Turkey launched an air and ground offensive against Kurdish rebels in northern Iraq on Wednesday, in a move likely to increase friction with the Baghdad government.
The defense ministry said “commandos” moved in supported by drones and helicopters, following a bombardment with rocket launchers and artillery guns that hit more than 150 targets. It added that the operation, dubbed “Claw-Tiger,” came after a “recent upsurge in attacks on our police stations and military bases” near the Iraqi border.
Turkey carried out air strikes earlier this week that drew an angry response from Iraq, which labeled them “a violation of sovereignty.”
The Turkish military regularly carries out operations against the Kurdistan Workers’ Party (PKK) in southeast Turkey and its rear bases across the border.
The operation on Sunday night saw raids in the northern Iraqi territories of Kandil, Sinjar, and Hakurk.
President Recep Tayyip Erdoğan‘s ruling party spokesman defended Turkey’s actions. “Turkey continues its effective fight against terror using its rights based on international law,” Omer Celik said on Twitter. “It is our most natural right and duty to fight against terrorists who attack our borders, citizens and security forces.”

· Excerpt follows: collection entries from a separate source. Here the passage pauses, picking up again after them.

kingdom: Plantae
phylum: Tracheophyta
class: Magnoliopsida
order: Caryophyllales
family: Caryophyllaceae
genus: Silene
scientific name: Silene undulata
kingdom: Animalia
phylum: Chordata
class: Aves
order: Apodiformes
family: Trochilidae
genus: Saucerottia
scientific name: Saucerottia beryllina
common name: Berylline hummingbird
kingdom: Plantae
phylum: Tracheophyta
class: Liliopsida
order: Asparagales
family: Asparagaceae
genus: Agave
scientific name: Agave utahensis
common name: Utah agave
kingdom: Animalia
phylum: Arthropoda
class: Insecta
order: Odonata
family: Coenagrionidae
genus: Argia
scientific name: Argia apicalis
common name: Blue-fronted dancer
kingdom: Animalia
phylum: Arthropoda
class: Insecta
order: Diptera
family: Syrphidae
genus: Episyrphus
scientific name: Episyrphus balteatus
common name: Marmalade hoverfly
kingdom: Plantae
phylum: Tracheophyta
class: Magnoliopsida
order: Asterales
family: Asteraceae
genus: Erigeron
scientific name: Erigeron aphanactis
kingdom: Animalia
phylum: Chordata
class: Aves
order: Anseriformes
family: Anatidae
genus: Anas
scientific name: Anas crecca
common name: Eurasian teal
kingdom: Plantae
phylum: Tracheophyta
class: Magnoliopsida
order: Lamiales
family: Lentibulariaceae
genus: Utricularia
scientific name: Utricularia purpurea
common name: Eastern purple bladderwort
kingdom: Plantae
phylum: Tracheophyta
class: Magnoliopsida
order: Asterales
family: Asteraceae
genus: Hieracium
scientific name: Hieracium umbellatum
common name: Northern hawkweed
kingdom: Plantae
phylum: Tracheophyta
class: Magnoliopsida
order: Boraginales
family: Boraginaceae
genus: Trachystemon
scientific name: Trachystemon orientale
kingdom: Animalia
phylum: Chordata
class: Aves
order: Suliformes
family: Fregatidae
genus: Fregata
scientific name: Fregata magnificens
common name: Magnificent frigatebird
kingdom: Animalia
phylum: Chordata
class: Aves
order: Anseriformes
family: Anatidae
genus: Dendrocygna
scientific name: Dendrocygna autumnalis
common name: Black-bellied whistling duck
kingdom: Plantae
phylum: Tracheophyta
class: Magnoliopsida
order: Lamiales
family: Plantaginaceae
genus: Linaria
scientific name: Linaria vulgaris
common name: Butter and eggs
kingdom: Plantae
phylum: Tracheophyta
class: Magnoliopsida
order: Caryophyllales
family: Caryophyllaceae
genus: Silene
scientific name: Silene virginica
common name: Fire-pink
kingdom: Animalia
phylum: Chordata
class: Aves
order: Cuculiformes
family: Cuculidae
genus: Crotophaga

The PKK, which has fought an insurgency against the Turkish state since 1984, is banned as a terrorist group by Ankara and its Western allies. Tens of thousands have been killed during the violence, which resumed after a two-year ceasefire collapsed in 2015.
PKK bases are not explicitly authorized but are tolerated by an autonomous Kurdish administration in northern Iraq.
Iraq summoned Turkey’s Baghdad envoy Fatih Yildiz over the raids on Sunday night. The ambassador tweeted he had informed Iraqi officials that Turkey would “fight the PKK wherever it is” if Iraq did not “take any steps” to remove the PKK’s presence.